▸ **Supplied text**:
========================

Whenever, wherever, and however I look at myself... I am disgusted with what I see...


----------



## HungryForCereal (Mar 17, 2017)

hmm...i think ill give myself an eight. Tbh when i put in the effort i can look very good but im not sure about the times i was lazy to style up.


----------



## hemming1996 (Mar 18, 2017)

Pretty happy. I want to sort out my body and my skin and that's it.


----------



## keef_kogane (Mar 18, 2017)

I'm not confident at all.  I definitely don't fit into societies' definition of attractive, so I have unfortunately adapted that to how I feel about myself.  Of course, there are days where I feel like a million bucks, but it's rare that it actually lasts.


----------



## Cailey (Mar 18, 2017)

hemming1996 said:


> Pretty happy. I want to sort out my body and my skin and that's it.



same, skin is so so though.


----------



## Twisterheart (Mar 18, 2017)

Not at all... I hate how I look, and other people have let me know they do too. I used to be fine with myself, but then all of a sudden I got picked on for my appearance nonstop by so many different people that it just ruined any self confidence I had. The only thing I don't really mind is my body. It's not great but it's not bad. It's just my face I hate


----------



## Bcat (Mar 18, 2017)

I actually feel pretty good about myself lately?
Like, I'd like to get rid of my acne scars and lose 10-15 more pounds but for the most part I don't think I look _too_ bad.


----------



## idcjazmin (Mar 18, 2017)

i haaate my body. i think i'm too tall and too chubby :s i dunno, people always tell me i'm attractive but for some reason, i just don't believe it? i like my face most of the time, i just don't like my nose.


----------



## TheMisaMisa (Mar 18, 2017)

========================

▸ **Dataset records**:
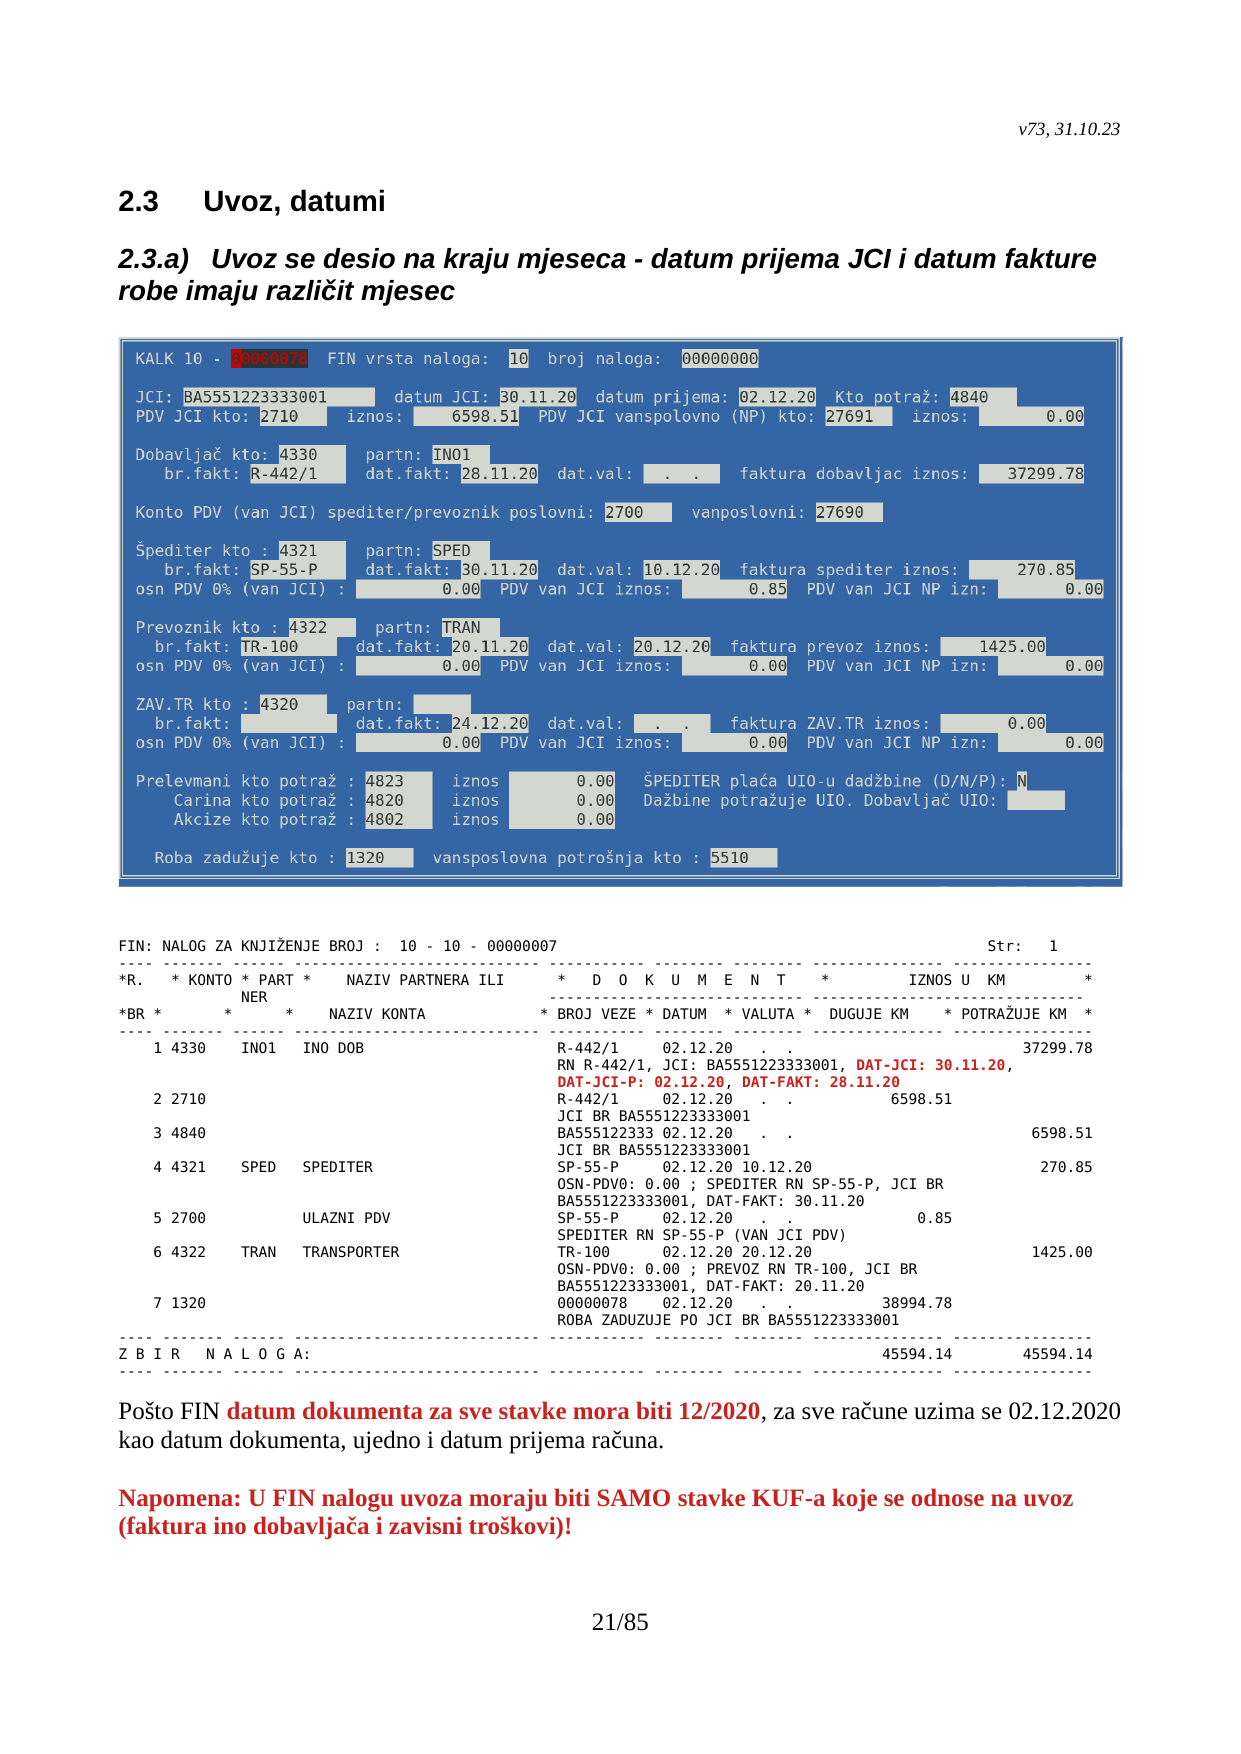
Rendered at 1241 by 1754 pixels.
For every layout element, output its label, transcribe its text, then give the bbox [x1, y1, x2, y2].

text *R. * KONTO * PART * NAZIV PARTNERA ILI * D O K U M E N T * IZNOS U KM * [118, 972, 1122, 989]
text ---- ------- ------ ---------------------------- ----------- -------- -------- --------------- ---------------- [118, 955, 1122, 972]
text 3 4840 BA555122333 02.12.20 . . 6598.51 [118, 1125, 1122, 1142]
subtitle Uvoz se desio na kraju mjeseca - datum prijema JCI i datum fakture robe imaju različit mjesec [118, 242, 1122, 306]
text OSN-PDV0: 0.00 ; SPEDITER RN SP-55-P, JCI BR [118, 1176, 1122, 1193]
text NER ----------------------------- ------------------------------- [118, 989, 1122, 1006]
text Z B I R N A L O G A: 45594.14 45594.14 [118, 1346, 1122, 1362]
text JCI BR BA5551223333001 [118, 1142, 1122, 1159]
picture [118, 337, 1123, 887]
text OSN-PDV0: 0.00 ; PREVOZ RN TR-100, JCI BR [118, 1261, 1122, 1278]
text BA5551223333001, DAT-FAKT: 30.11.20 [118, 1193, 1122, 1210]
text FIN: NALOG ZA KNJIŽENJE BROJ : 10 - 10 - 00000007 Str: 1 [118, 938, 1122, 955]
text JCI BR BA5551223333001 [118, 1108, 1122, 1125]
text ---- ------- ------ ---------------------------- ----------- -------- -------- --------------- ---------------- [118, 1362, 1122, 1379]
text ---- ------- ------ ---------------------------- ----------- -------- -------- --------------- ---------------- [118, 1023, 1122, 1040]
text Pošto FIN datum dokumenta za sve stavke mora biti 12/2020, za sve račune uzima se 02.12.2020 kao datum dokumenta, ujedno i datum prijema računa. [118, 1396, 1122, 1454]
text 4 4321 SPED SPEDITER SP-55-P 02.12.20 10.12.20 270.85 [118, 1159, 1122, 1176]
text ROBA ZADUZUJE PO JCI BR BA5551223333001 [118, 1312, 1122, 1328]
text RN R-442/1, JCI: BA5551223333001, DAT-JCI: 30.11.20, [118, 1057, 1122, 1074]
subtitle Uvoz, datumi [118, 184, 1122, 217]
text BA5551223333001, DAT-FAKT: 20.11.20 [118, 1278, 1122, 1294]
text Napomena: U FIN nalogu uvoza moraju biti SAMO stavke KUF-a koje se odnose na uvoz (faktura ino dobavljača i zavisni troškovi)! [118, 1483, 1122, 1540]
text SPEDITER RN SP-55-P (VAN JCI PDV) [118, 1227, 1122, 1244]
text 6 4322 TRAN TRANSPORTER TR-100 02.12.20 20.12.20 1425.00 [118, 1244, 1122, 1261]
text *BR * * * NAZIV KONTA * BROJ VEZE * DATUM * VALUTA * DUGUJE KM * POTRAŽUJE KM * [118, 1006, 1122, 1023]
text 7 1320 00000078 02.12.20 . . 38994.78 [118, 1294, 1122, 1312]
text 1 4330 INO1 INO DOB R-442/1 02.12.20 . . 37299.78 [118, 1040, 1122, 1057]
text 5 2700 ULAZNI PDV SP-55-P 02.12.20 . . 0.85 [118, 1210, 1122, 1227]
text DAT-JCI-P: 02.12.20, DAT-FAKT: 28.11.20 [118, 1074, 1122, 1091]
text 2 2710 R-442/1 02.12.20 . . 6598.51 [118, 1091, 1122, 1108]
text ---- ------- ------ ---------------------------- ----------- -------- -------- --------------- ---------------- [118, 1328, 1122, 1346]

========================

▸ **Problem description**: Copy out the forum thread about how people feel about their own looks, word for word and in full.

▸ **Output below**:
Whenever, wherever, and however I look at myself... I am disgusted with what I see...


----------



## HungryForCereal (Mar 17, 2017)

hmm...i think ill give myself an eight. Tbh when i put in the effort i can look very good but im not sure about the times i was lazy to style up.


----------



## hemming1996 (Mar 18, 2017)

Pretty happy. I want to sort out my body and my skin and that's it.


----------



## keef_kogane (Mar 18, 2017)

I'm not confident at all.  I definitely don't fit into societies' definition of attractive, so I have unfortunately adapted that to how I feel about myself.  Of course, there are days where I feel like a million bucks, but it's rare that it actually lasts.


----------



## Cailey (Mar 18, 2017)

hemming1996 said:


> Pretty happy. I want to sort out my body and my skin and that's it.



same, skin is so so though.


----------



## Twisterheart (Mar 18, 2017)

Not at all... I hate how I look, and other people have let me know they do too. I used to be fine with myself, but then all of a sudden I got picked on for my appearance nonstop by so many different people that it just ruined any self confidence I had. The only thing I don't really mind is my body. It's not great but it's not bad. It's just my face I hate


----------



## Bcat (Mar 18, 2017)

I actually feel pretty good about myself lately?
Like, I'd like to get rid of my acne scars and lose 10-15 more pounds but for the most part I don't think I look _too_ bad.


----------



## idcjazmin (Mar 18, 2017)

i haaate my body. i think i'm too tall and too chubby :s i dunno, people always tell me i'm attractive but for some reason, i just don't believe it? i like my face most of the time, i just don't like my nose.


----------



## TheMisaMisa (Mar 18, 2017)